AIM OF THE TASK
Give the entries again, precisely as they were written.

TASK DATA
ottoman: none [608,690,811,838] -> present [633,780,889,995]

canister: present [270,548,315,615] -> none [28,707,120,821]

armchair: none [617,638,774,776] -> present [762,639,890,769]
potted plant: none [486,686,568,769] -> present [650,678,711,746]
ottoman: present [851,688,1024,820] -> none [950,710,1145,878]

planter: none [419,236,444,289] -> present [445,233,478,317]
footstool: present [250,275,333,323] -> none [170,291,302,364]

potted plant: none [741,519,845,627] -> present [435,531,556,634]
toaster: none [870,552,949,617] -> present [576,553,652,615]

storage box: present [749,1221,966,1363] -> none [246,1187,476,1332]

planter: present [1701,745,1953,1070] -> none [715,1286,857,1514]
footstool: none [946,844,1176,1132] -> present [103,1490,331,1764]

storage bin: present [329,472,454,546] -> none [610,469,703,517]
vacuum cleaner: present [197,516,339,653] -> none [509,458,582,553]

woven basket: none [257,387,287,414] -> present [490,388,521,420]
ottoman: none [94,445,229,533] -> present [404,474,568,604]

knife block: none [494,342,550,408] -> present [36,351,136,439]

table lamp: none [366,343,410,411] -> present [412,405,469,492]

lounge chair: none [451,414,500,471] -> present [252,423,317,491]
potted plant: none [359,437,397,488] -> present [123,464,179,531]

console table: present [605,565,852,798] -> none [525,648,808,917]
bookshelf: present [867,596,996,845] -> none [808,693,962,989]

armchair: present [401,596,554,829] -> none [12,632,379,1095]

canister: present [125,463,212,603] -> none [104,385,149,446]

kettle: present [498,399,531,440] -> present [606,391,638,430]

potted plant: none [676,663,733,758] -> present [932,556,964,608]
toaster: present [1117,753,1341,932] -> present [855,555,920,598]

EXERCISE OUTPUT
ottoman: none [608,690,811,838] -> present [633,780,889,995]

canister: present [270,548,315,615] -> none [28,707,120,821]

armchair: none [617,638,774,776] -> present [762,639,890,769]
potted plant: none [486,686,568,769] -> present [650,678,711,746]
ottoman: present [851,688,1024,820] -> none [950,710,1145,878]

planter: none [419,236,444,289] -> present [445,233,478,317]
footstool: present [250,275,333,323] -> none [170,291,302,364]

potted plant: none [741,519,845,627] -> present [435,531,556,634]
toaster: none [870,552,949,617] -> present [576,553,652,615]

storage box: present [749,1221,966,1363] -> none [246,1187,476,1332]

planter: present [1701,745,1953,1070] -> none [715,1286,857,1514]
footstool: none [946,844,1176,1132] -> present [103,1490,331,1764]

storage bin: present [329,472,454,546] -> none [610,469,703,517]
vacuum cleaner: present [197,516,339,653] -> none [509,458,582,553]

woven basket: none [257,387,287,414] -> present [490,388,521,420]
ottoman: none [94,445,229,533] -> present [404,474,568,604]

knife block: none [494,342,550,408] -> present [36,351,136,439]

table lamp: none [366,343,410,411] -> present [412,405,469,492]

lounge chair: none [451,414,500,471] -> present [252,423,317,491]
potted plant: none [359,437,397,488] -> present [123,464,179,531]

console table: present [605,565,852,798] -> none [525,648,808,917]
bookshelf: present [867,596,996,845] -> none [808,693,962,989]

armchair: present [401,596,554,829] -> none [12,632,379,1095]

canister: present [125,463,212,603] -> none [104,385,149,446]

kettle: present [498,399,531,440] -> present [606,391,638,430]

potted plant: none [676,663,733,758] -> present [932,556,964,608]
toaster: present [1117,753,1341,932] -> present [855,555,920,598]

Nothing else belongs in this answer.